* INFORMATION PROVIDED:

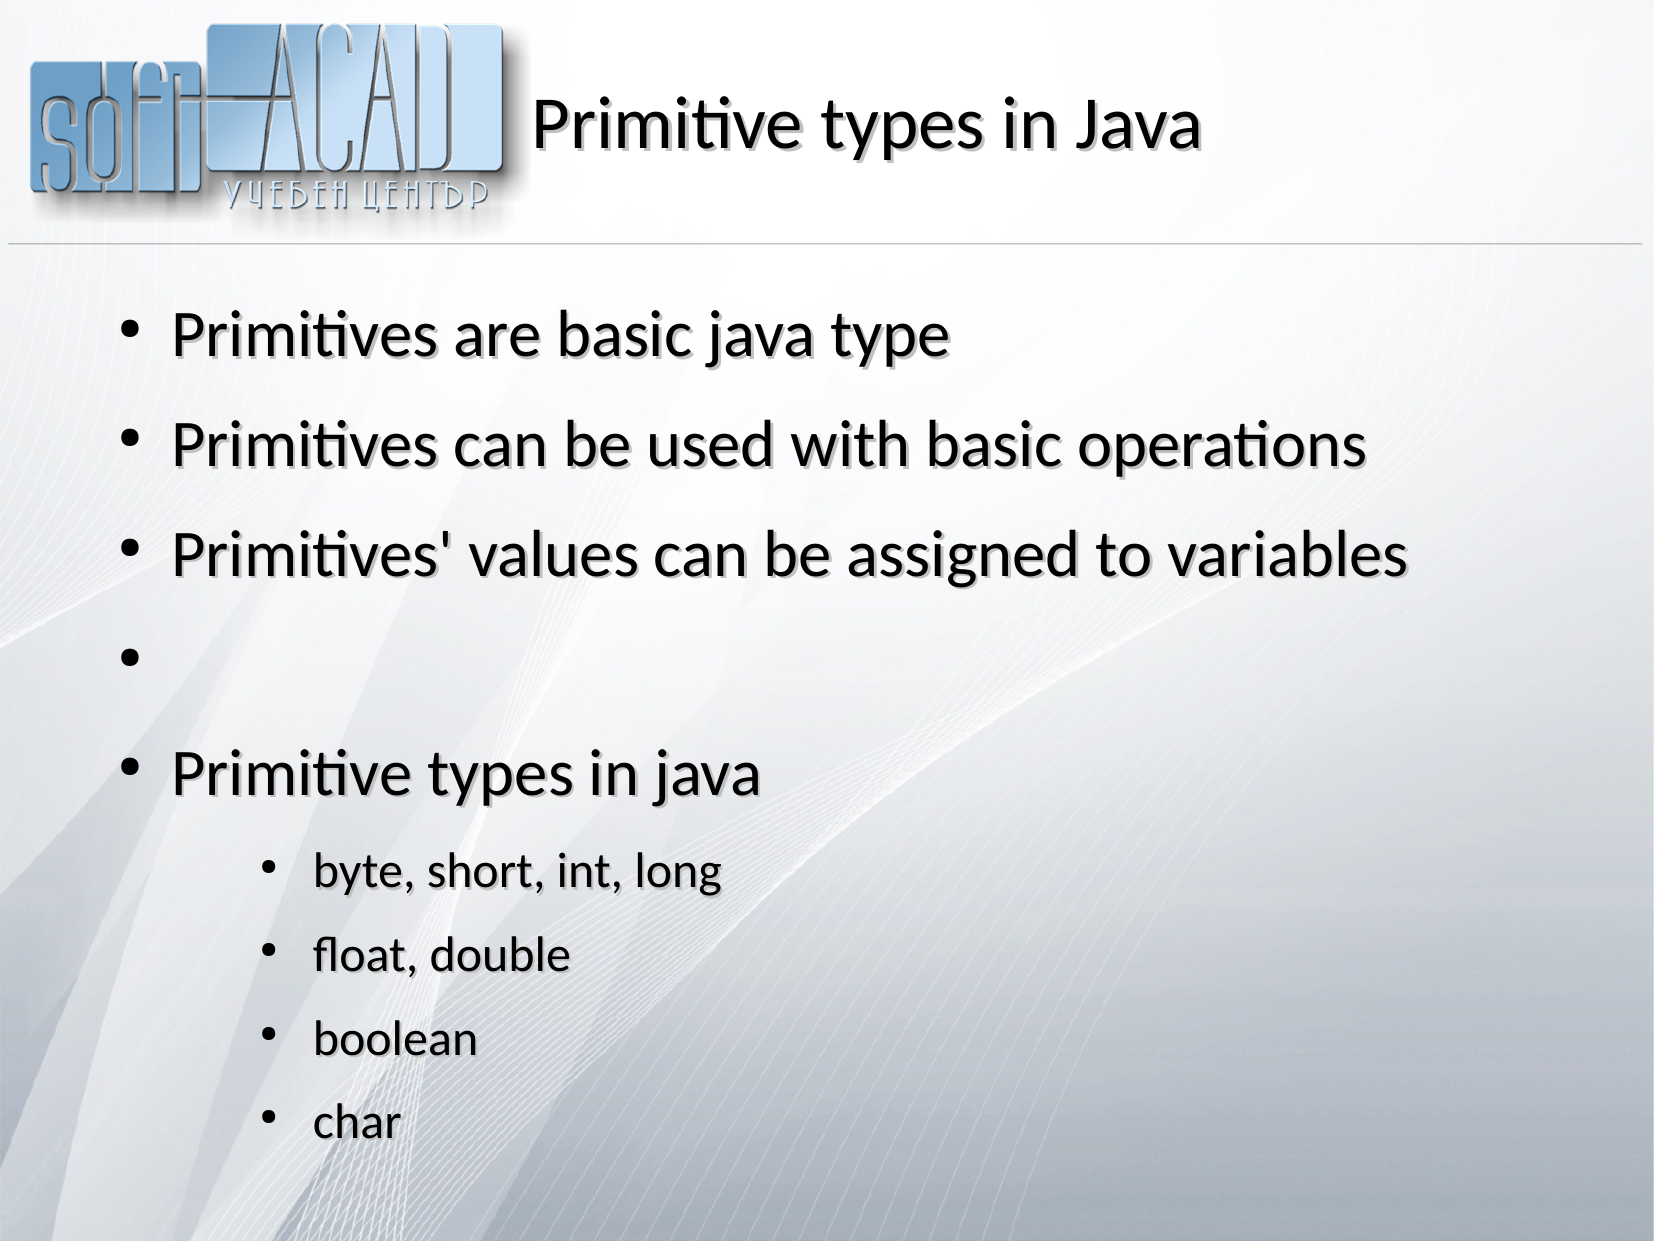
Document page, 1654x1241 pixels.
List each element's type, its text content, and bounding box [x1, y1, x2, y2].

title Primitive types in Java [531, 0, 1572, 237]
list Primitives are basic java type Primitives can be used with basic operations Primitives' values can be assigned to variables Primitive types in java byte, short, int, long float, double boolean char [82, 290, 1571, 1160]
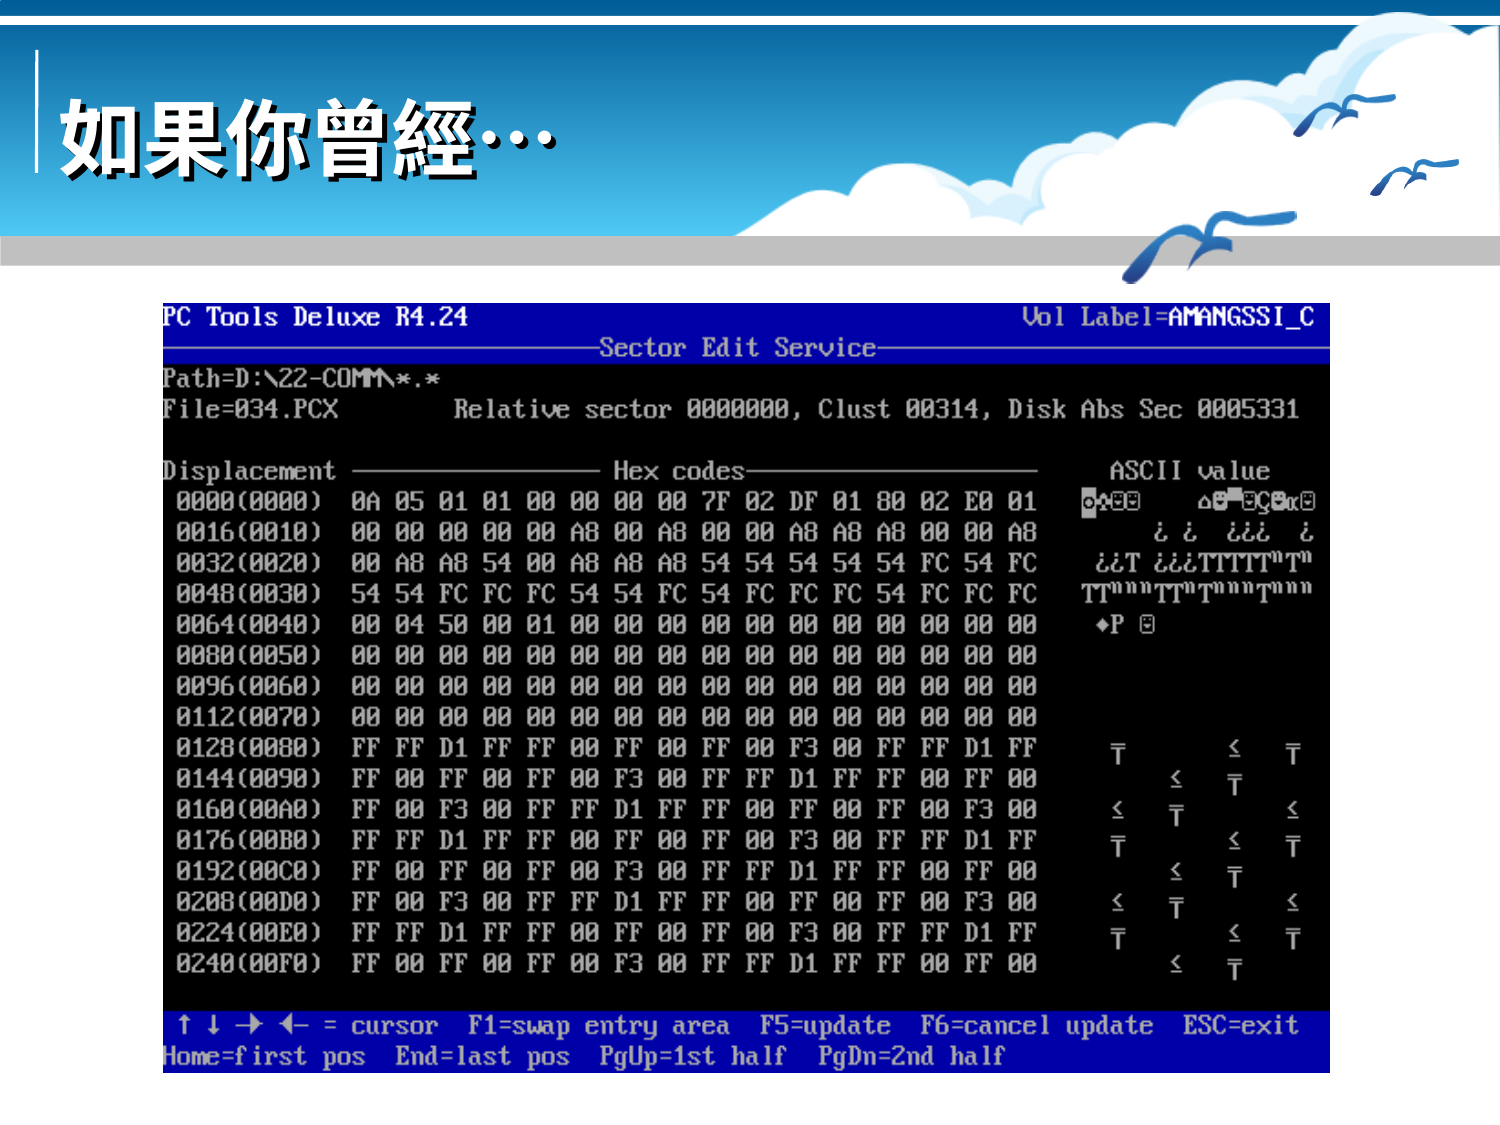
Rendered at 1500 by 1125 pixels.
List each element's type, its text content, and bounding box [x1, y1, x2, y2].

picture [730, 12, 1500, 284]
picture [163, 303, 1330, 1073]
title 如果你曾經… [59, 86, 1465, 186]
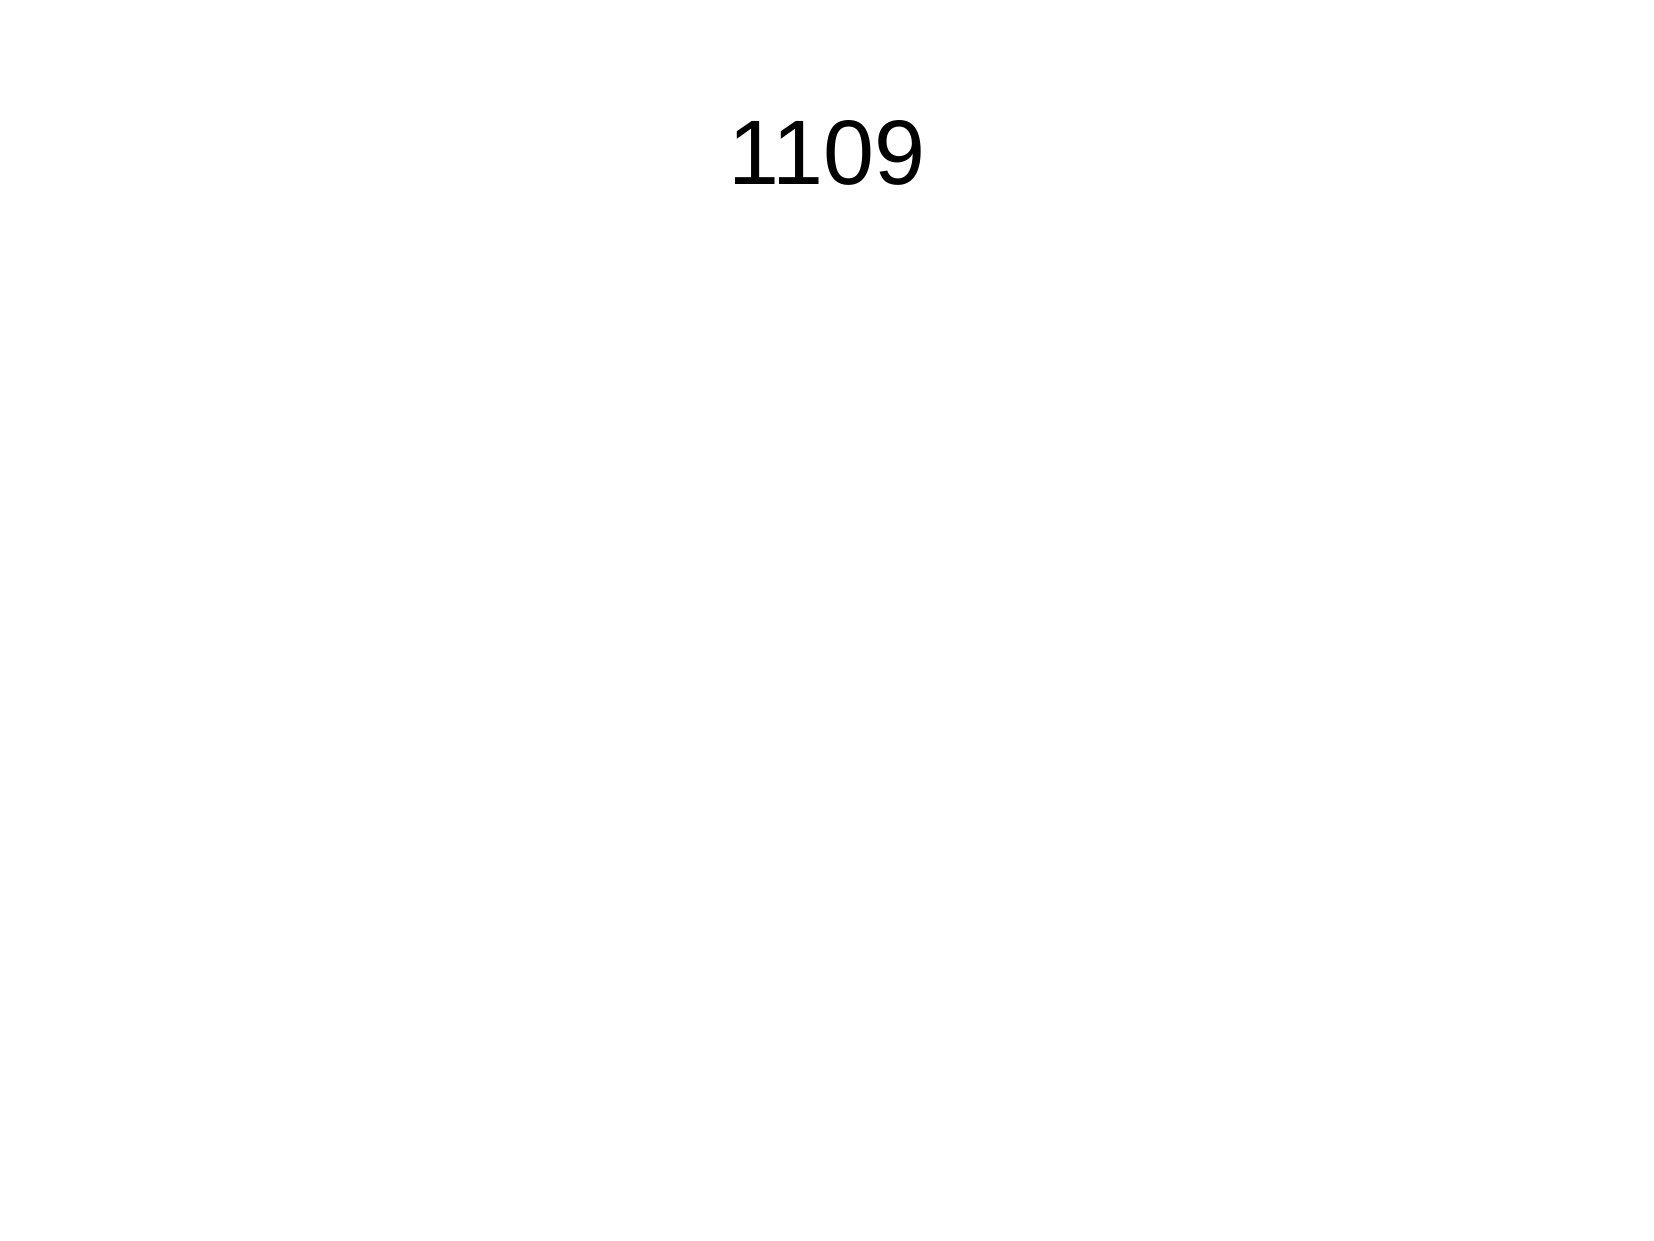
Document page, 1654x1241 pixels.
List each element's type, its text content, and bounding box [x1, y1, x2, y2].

* TASK DESCRIPTION:
Recast the data above as a numbered list with one item per line, omitting blank lines. Leave the pictures out of your answer.

* EXERCISE SOLUTION:
1. Document page, 1654x1241 pixels.
2. List each element's type, its text content, and bounding box [x1, y1, x2, y2].
3. title Primitive types in Java [531, 0, 1572, 237]
4. list Primitives are basic java type Primitives can be used with basic operations Primitives' values can be assigned to variables Primitive types in java byte, short, int, long float, double boolean char [82, 290, 1571, 1160]
5. Rendered at 1500 by 1125 pixels.
6. List each element's type, its text content, and bounding box [x1, y1, x2, y2].
7. picture [730, 12, 1500, 284]
8. picture [163, 303, 1330, 1073]
9. title 如果你曾經… [59, 86, 1465, 186]
10. Document page, 1654x1241 pixels.
11. List each element's type, its text content, and bounding box [x1, y1, x2, y2].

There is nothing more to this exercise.